“Tell them he can get them from Monsieur Joseph.”
The youth thought the words were intended as a cruel joke. He sat down in the snow as he saw the cab disappearing rapidly. Presently he sprang up with momentary vigor, returned to his room and went to bed worn out with fatigue and distress.
The next morning, when the poor boy woke alone in that apartment so lately occupied by his mother and grandfather, the painful emotions of his cruel position filled his mind. The solitude of his home, where up to this time every moment had had its duty and its occupation, seemed so hard to bear that he went down to Madame Vauthier to ask if she had received any news of his grandfather. The woman answered sneeringly that he knew very well, or he might know, where to find his grandfather; the reason why he had not come in, she said, was because he had gone to live at the chateau de Clichy. This malicious speech, from the woman who had coaxed and wheedled him the evening before, put the lad into another frenzy, and he rushed to the hospital once more, desperate with the idea that his grandfather was in prison.
Baron Bourlac had wandered all night round the hospital, where he was refused entrance, and round the private residence of Dr.

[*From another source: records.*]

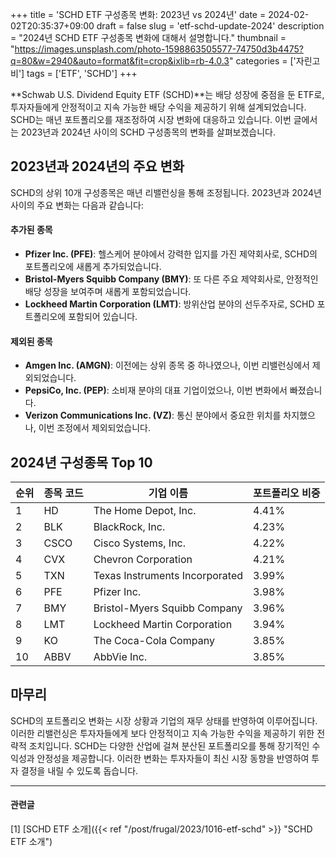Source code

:+++
title = 'SCHD ETF 구성종목 변화: 2023년 vs 2024년'
date = 2024-02-02T20:35:37+09:00
draft = false
slug = 'etf-schd-update-2024'
description = "2024년 SCHD ETF 구성종목 변화에 대해서 설명합니다."
thumbnail = "https://images.unsplash.com/photo-1598863505577-74750d3b4475?q=80&w=2940&auto=format&fit=crop&ixlib=rb-4.0.3"
categories = ['자린고비']
tags = ['ETF', 'SCHD']
+++

**Schwab U.S. Dividend Equity ETF (SCHD)**는 배당 성장에 중점을 둔 ETF로, 투자자들에게 안정적이고 지속 가능한 배당 수익을 제공하기 위해 설계되었습니다. SCHD는 매년 포트폴리오를 재조정하여 시장 변화에 대응하고 있습니다. 이번 글에서는 2023년과 2024년 사이의 SCHD 구성종목의 변화를 살펴보겠습니다.

## 2023년과 2024년의 주요 변화

SCHD의 상위 10개 구성종목은 매년 리밸런싱을 통해 조정됩니다. 2023년과 2024년 사이의 주요 변화는 다음과 같습니다:

#### 추가된 종목
- **Pfizer Inc. (PFE)**: 헬스케어 분야에서 강력한 입지를 가진 제약회사로, SCHD의 포트폴리오에 새롭게 추가되었습니다.
- **Bristol-Myers Squibb Company (BMY)**: 또 다른 주요 제약회사로, 안정적인 배당 성장을 보여주며 새롭게 포함되었습니다.
- **Lockheed Martin Corporation (LMT)**: 방위산업 분야의 선두주자로, SCHD 포트폴리오에 포함되어 있습니다.

#### 제외된 종목
- **Amgen Inc. (AMGN)**: 이전에는 상위 종목 중 하나였으나, 이번 리밸런싱에서 제외되었습니다.
- **PepsiCo, Inc. (PEP)**: 소비재 분야의 대표 기업이었으나, 이번 변화에서 빠졌습니다.
- **Verizon Communications Inc. (VZ)**: 통신 분야에서 중요한 위치를 차지했으나, 이번 조정에서 제외되었습니다.

## 2024년 구성종목 Top 10

| 순위 | 종목 코드 | 기업 이름                       | 포트폴리오 비중 |
|------|-----------|---------------------------------|----------------|
| 1    | HD        | The Home Depot, Inc.            | 4.41%          |
| 2    | BLK       | BlackRock, Inc.                 | 4.23%          |
| 3    | CSCO      | Cisco Systems, Inc.             | 4.22%          |
| 4    | CVX       | Chevron Corporation             | 4.21%          |
| 5    | TXN       | Texas Instruments Incorporated  | 3.99%          |
| 6    | PFE       | Pfizer Inc.                     | 3.98%          |
| 7    | BMY       | Bristol-Myers Squibb Company    | 3.96%          |
| 8    | LMT       | Lockheed Martin Corporation     | 3.94%          |
| 9    | KO        | The Coca-Cola Company           | 3.85%          |
| 10   | ABBV      | AbbVie Inc.                     | 3.85%          |

## 마무리

SCHD의 포트폴리오 변화는 시장 상황과 기업의 재무 상태를 반영하여 이루어집니다. 이러한 리밸런싱은 투자자들에게 보다 안정적이고 지속 가능한 수익을 제공하기 위한 전략적 조치입니다. SCHD는 다양한 산업에 걸쳐 분산된 포트폴리오를 통해 장기적인 수익성과 안정성을 제공합니다. 이러한 변화는 투자자들이 최신 시장 동향을 반영하여 투자 결정을 내릴 수 있도록 돕습니다.

---

#### 관련글

[1] [SCHD ETF 소개]({{< ref "/post/frugal/2023/1016-etf-schd" >}} "SCHD ETF 소개")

Halpersohn from whom he wished, naturally, to obtain an explanation of such treatment. The doctor did not get home till two in the morning. At half-past one the old man was at his door; on being told he was absent, he turned and walked about the grand alley of the Champs Elysees until half-past two. When he again went to the house, the porter told him that Monsieur Halpersohn had returned, gone to bed, was asleep, and could not be disturbed.
The poor father, in despair, wandered along the quay and under the frost-laden trees of the Cours-la-reine, waiting for daylight. At nine o’clock in the morning he again presented himself at the doctor’s house, demanding to know the reason why his daughter was thus virtually imprisoned.

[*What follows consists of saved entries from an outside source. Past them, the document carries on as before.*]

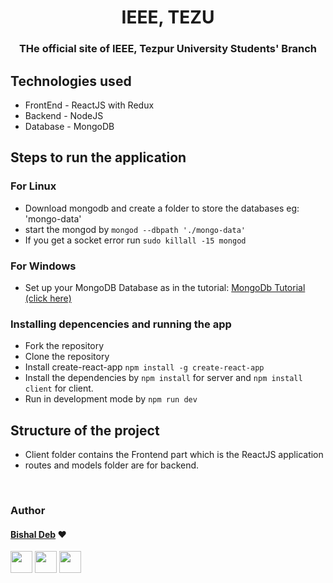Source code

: <h1 align="center" >IEEE, TEZU</h1>
<h3 align="center"> THe official site of IEEE, Tezpur University Students' Branch</h3>

## Technologies used
* FrontEnd - ReactJS with Redux
* Backend - NodeJS
* Database - MongoDB


## Steps to run the application
### For Linux
* Download mongodb and create a folder to store the databases eg: 'mongo-data'
* start the mongod by `mongod --dbpath './mongo-data'`
* If you get a socket error run `sudo killall -15 mongod`
### For Windows
* Set up your MongoDB Database as in the tutorial: [MongoDb Tutorial (click here)](https://www.youtube.com/watch?v=FwMwO8pXfq0&t=27s
)
### Installing depencencies and running the app
* Fork the repository
* Clone the repository
* Install create-react-app `npm install -g create-react-app`
* Install the dependencies by `npm install` for server and `npm install client` for client.
* Run in development mode by `npm run dev`


## Structure of the project 
* Client folder contains the Frontend part which is the ReactJS application
* routes and models folder are for backend.


<br>

### Author

#### [Bishal Deb](https://github.com/thebishaldeb) ❤

[<img src="https://image.flaticon.com/icons/svg/185/185964.svg" width="35" padding="10">](https://linkedin.com/in/bishal-deb-0322b6148/)
[<img src="https://image.flaticon.com/icons/svg/185/185981.svg" width="35" padding="10">](https://www.facebook.com/bishal.deb.5811)
[<img src="https://image.flaticon.com/icons/svg/185/185985.svg" width="35" padding="10">](https://www.instagram.com/the_zalophus/)
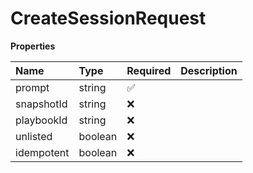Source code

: # CreateSessionRequest

**Properties**

| Name       | Type    | Required | Description |
| :--------- | :------ | :------- | :---------- |
| prompt     | string  | ✅       |             |
| snapshotId | string  | ❌       |             |
| playbookId | string  | ❌       |             |
| unlisted   | boolean | ❌       |             |
| idempotent | boolean | ❌       |             |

“Monsieur,” replied the doctor, to whose presence he was admitted, “yesterday I told you I would answer for your daughter’s recovery; but to-day I am responsible for her life and you will readily understand that I must be the sovereign master in such a case. Yesterday your daughter took a medicine intended to bring out her disease, the plica polonica; until that horrible disease shows itself on the surface you cannot see her. I will not allow excitement or any mistake of management to carry off my patient and your daughter. If you positively insist on seeing her, I shall call a consultation of three physicians, so as to relieve myself of responsibility, for the patient may die of it.”
The old man, worn out with fatigue, dropped on a chair; but he rose immediately, saying:—
“Forgive me, monsieur. I have spent the night waiting for you in dreadful distress of mind. You cannot know to what degree I love my daughter; I have nursed her for fifteen years hovering between life and death, and this week of waiting is torture to me.”